Gone were the weak wristers from the point. They were replaced with strong boardwork that often opened up the middle of the ice. Hope plays were kicked to the curb. As were the majority of safe plays, to be honest. Cassidy, who urged this sort of stuff after two practice days, trusted his skill guys to use their skill, but at the same time not drop their work ethic to prevent something the other way when the skill missed a beat. It showed, too, as the B’s second goal doesn’t happen without numbers recovering in the defensive zone on a flubbed 2-on-1 to carry the puck the other way for a chance and goal against the Sharks’ Jones.

And not only did the Bruins chase Jones after they scored three goals on just 12 shots in the first period, but it was a period in which the Bruins missed just one of their shots on goal. Missing a single shot in the period? This team? Surely you jest.

This was a Bruins team that came into tonight’s game with the second-most missed shots in the NHL (739 in 55 games), and one that averaged over 13 misses per night. Their incredible ability to miss the net was one of the biggest reasons why GM Don Sweeney (somewhat) failed to buy into the advanced metrics that lauded the Bruins as one of the league’s best possession teams.

40 shots is great, sure, but it’s relatively meaningless if they’re all from low-percentage locations.

It was something that Cassidy subtly alluded to in his post-practice meetings with the media, too. It wasn’t about the shot totals. It never was. It was about the willingness to create meaningful shots. And putting players in the best position to shoot ’em.
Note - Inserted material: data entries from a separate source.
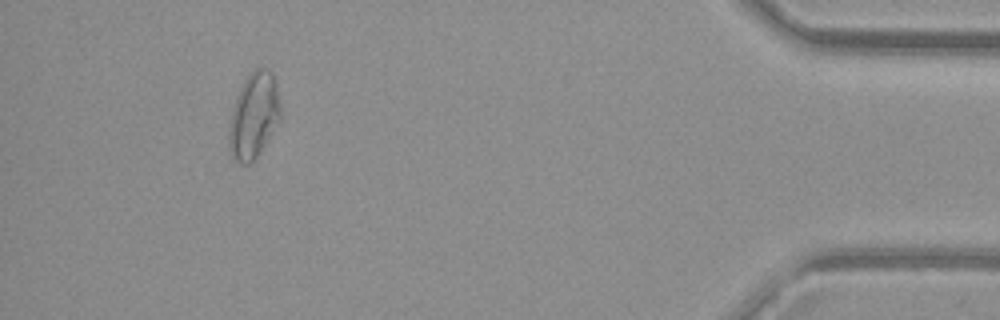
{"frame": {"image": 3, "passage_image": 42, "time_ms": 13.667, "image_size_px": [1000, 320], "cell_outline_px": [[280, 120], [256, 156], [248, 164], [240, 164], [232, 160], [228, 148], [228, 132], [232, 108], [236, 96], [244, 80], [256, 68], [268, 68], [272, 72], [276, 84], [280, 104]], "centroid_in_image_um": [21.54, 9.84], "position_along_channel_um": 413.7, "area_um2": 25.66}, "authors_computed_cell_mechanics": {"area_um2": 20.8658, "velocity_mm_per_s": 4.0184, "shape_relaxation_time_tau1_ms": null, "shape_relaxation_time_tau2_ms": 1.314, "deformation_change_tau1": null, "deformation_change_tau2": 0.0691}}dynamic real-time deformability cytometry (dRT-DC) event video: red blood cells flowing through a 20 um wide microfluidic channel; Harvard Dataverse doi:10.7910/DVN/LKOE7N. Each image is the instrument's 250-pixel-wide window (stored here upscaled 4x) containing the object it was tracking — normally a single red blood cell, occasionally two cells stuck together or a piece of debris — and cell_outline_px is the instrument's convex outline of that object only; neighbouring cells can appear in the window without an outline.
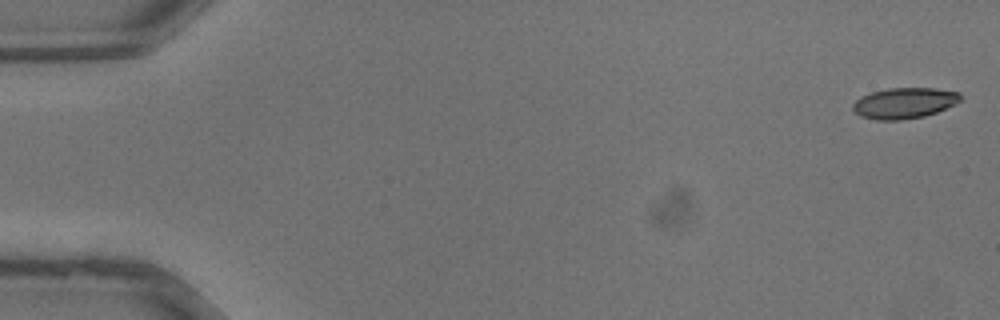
{"species": "common noctule bat (a hibernating species)", "species_latin": "Nyctalus noctula", "temperature_condition": "warm", "stored_images_in_passage": 37, "camera_frame_rate_fps": 3000, "um_per_image_px": 0.085, "animal": {"sex": "male", "body_mass_g": 13.3}, "frame": {"image": 1, "passage_image": 1, "time_ms": 0.0, "image_size_px": [1000, 320], "cell_outline_px": [[960, 100], [956, 104], [936, 112], [924, 116], [900, 120], [876, 120], [860, 116], [852, 108], [852, 104], [860, 96], [872, 92], [888, 88], [936, 88], [960, 92]], "centroid_in_image_um": [76.86, 8.76], "position_along_channel_um": 8.1, "area_um2": 19.36}}
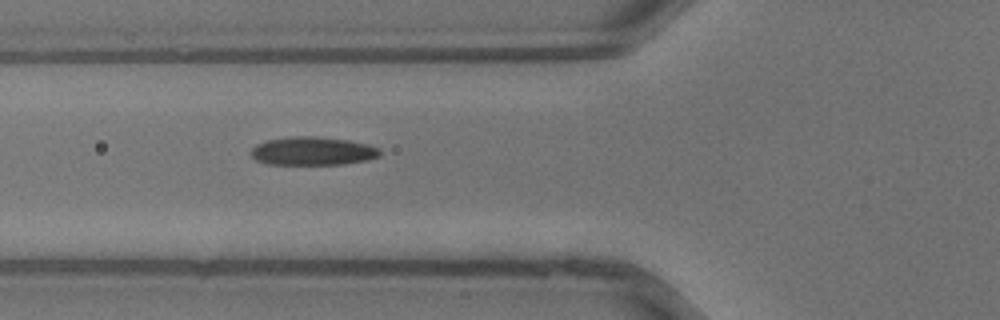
{"frame": {"image": 2, "passage_image": 14, "time_ms": 4.333, "image_size_px": [1000, 320], "cell_outline_px": [[380, 156], [368, 160], [344, 164], [268, 164], [256, 160], [248, 152], [256, 144], [268, 140], [288, 136], [316, 136], [348, 140], [368, 144], [380, 148]], "centroid_in_image_um": [26.57, 12.83], "position_along_channel_um": 99.2, "area_um2": 21.5}}
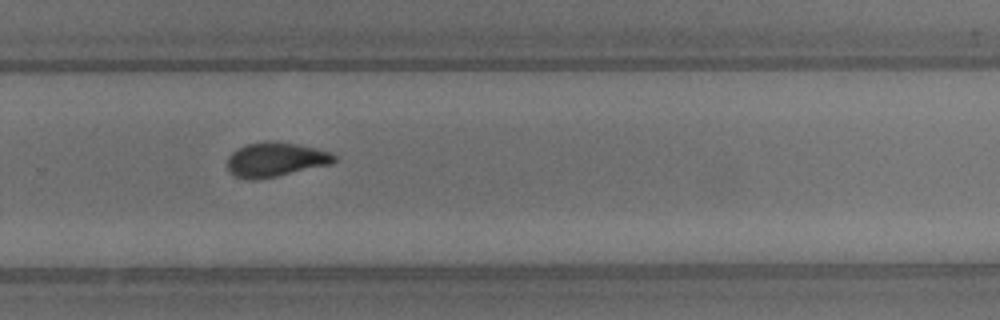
{"frame": {"image": 3, "passage_image": 25, "time_ms": 8.0, "image_size_px": [1000, 320], "cell_outline_px": [[336, 160], [332, 164], [276, 176], [256, 180], [248, 180], [236, 176], [228, 172], [228, 156], [232, 152], [248, 144], [268, 140], [296, 144], [332, 152], [336, 156]], "centroid_in_image_um": [23.42, 13.57], "position_along_channel_um": 306.4, "area_um2": 21.33}}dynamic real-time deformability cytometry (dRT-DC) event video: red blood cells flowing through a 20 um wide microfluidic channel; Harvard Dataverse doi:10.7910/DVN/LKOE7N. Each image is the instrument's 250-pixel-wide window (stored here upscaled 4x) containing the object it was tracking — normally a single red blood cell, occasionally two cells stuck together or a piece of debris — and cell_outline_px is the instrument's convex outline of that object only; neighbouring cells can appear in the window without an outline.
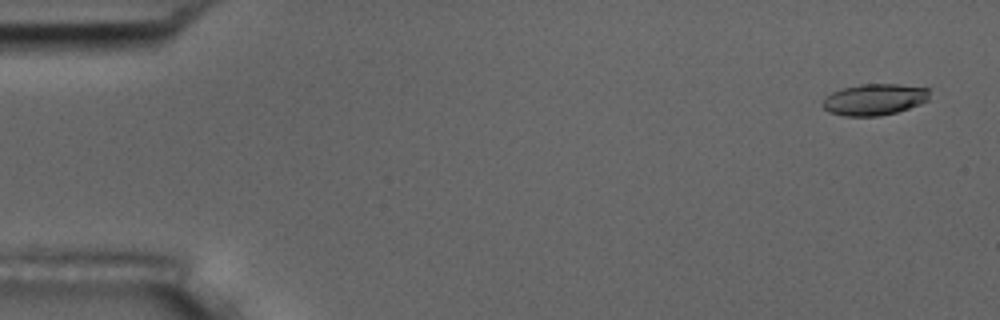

It’s hard to say that Backes was not happy where he was tonight. On a line with Bergeron and Brad Marchand, two of the players that convinced Backes that Boston would be a great fit for him, Backes put forth forth one of his more inspired nights since switching over from the Blues to Bruins last summer, and finished with seven shots on net. His contributions were on the scoresheet, too, as he scored the aforementioned first goal, but also provided the screen and primary assist on Bergeron’s goal.

The David Krejci line, with Matt Beleskey and Pastrnak on the wings, had their chances on the night, too.

But Cassidy knows that he can trust the Marchand and Pastrnaks of the team to score goals. It was about finding ways for the other players on the roster, who have struggled mightily to find anything close to consistency, to contribute.

They did Thursday, and the Bruins won.

The Bruins are back at it Saturday afternoon against the Canucks.